The police also tried to justify the crackdown by claiming the lemonade stand was in a potentially unsafe location, described as the “middle of the street,” before it was gently pointed out to them that the street in question is a dead-end cul-de-sac.  In any event, moving the stand after a friendly warning from the constables would surely have been a trivial exercise.

Fortunately, the sisters learned their lesson about modern crapitalism very well, because they already found a loophole that will let them stay in business.  As reported in a piece with the insanely cheerful headline “Girls Turn Lemons into Lemonade after Police Shut Down Stand” – as if this was a happy story, and not a horrifying demonstration of how far America has slipped down the path of socialist corruption – USA Today reports the girls and their mother realized they an “give the lemonade away for free and take donations.”

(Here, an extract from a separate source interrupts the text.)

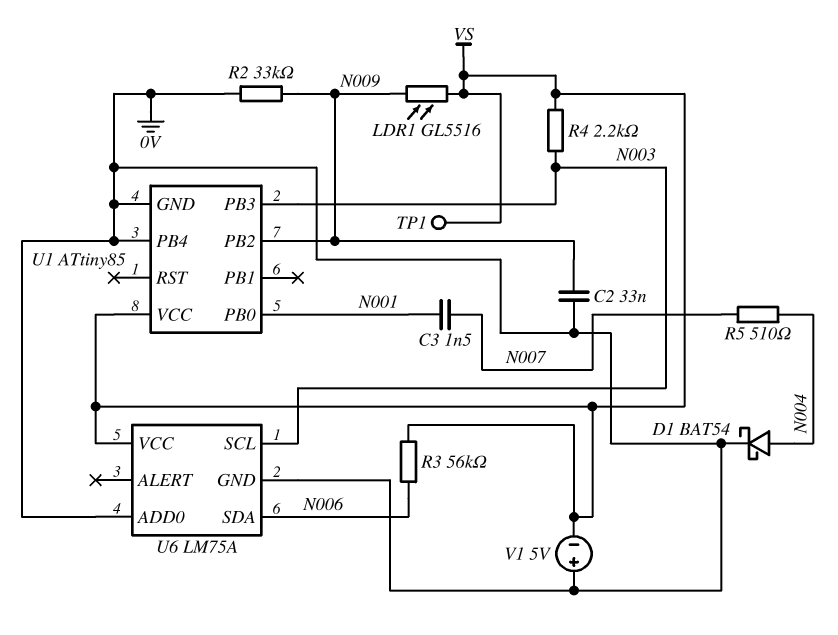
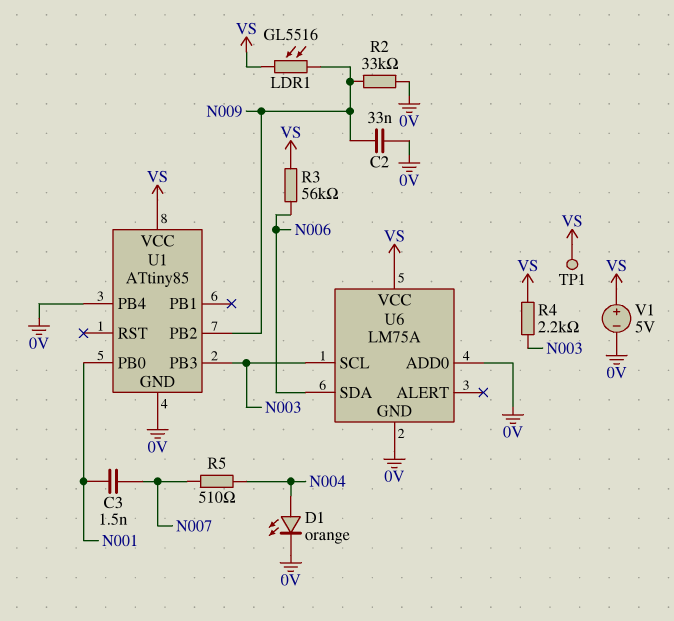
D1: schottky BAT54 (A N004, K 0V) -> LED orange (A N004, K 0V)
V1: 5V (plus 0V, minus VS) -> 5V (plus VS, minus 0V)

They’re going to re-open their lemonade stand Saturday, from 10:00 A.M. to noon.  “I don’t guess that would be illegal,” Chief Carter allowed.  Maybe his guess will turn out to be wrong, and a squad of frowning regulators will swarm through the neighborhood on Saturday morning and take down the free-lemonade operation.

“I’m sad that we closed it down, but I’m happy that we got to open it back up,” said Zoey.  Apparently the deadly bacteria that might otherwise breed within unregulated lemonade take weekends off, and become inert if the beverage is given away while donations are coincidentally accepted in a cookie jar inches from the lemonade pitcher.  Only capitalist transactions cause the germs to go hot and infect unwary consumers.

Police Chief Clyde Carter and Overton City Manager Charles Cunningham said they were only following guidelines they had no part in writing.  Cunningham pointed out that the anti-lemonade-stand regulations are Texas state laws, not a local ordinance.  “We are not out looking for people selling lemonade, but in this case, the police chief was driving around and saw them in the road and stopped due to safety concerns,” he explained.

Ah, so it’s a crap shoot as to whether your kids fall prey to this idiocy.  They might be able to get away with running a contraband lemonade cartel, or they might catch the eye of a roving regulator and get busted.  No word as to whether the Ministry of Lemonade has a network of undercover informants to keep an eye out for renegade munchkins defying the law.

Since this is the sort of thing children do a lot – especially if their parents and grandparents tell them tales of what childhood was like in the freer, stronger America of their youth – shouldn’t there be some sort of educational program to teach school students that permits must be pulled before opening a lemonade stand?  Or, better yet, to teach them they can sell all the sweet lemony revolution-ade they want, provided they “give it away” for free and collect “donations” on the side, nudge-nudge wink-wink?

By the way, the reason our young entrepreneurs decided to set up their lemonade stand was to raise $105 to take their dad – who “works in an oil field and is gone a lot,” according to their mother – to Splash Kingdom for Father’s Day.  They only managed to raise $25 before law and code enforcement cracked down on them (God help them if the IRS decides to take an interest, too.)

The story has a happy ending, thanks to what remains of free America and its boundlessly generous people, who have a way of doing things the bloated regulatory State cannot conceive of.  Two local radio stations donated theme park tickets to the family after learning of their plight.  Now for an even happier ending, I hope every corporation in America has an eye on these plucky girls for recruitment when they grow up.  They work for what they want, they remain cheerful in the face of ridiculous adversity, they learn quickly, and they’re already adept at cutting through red tape.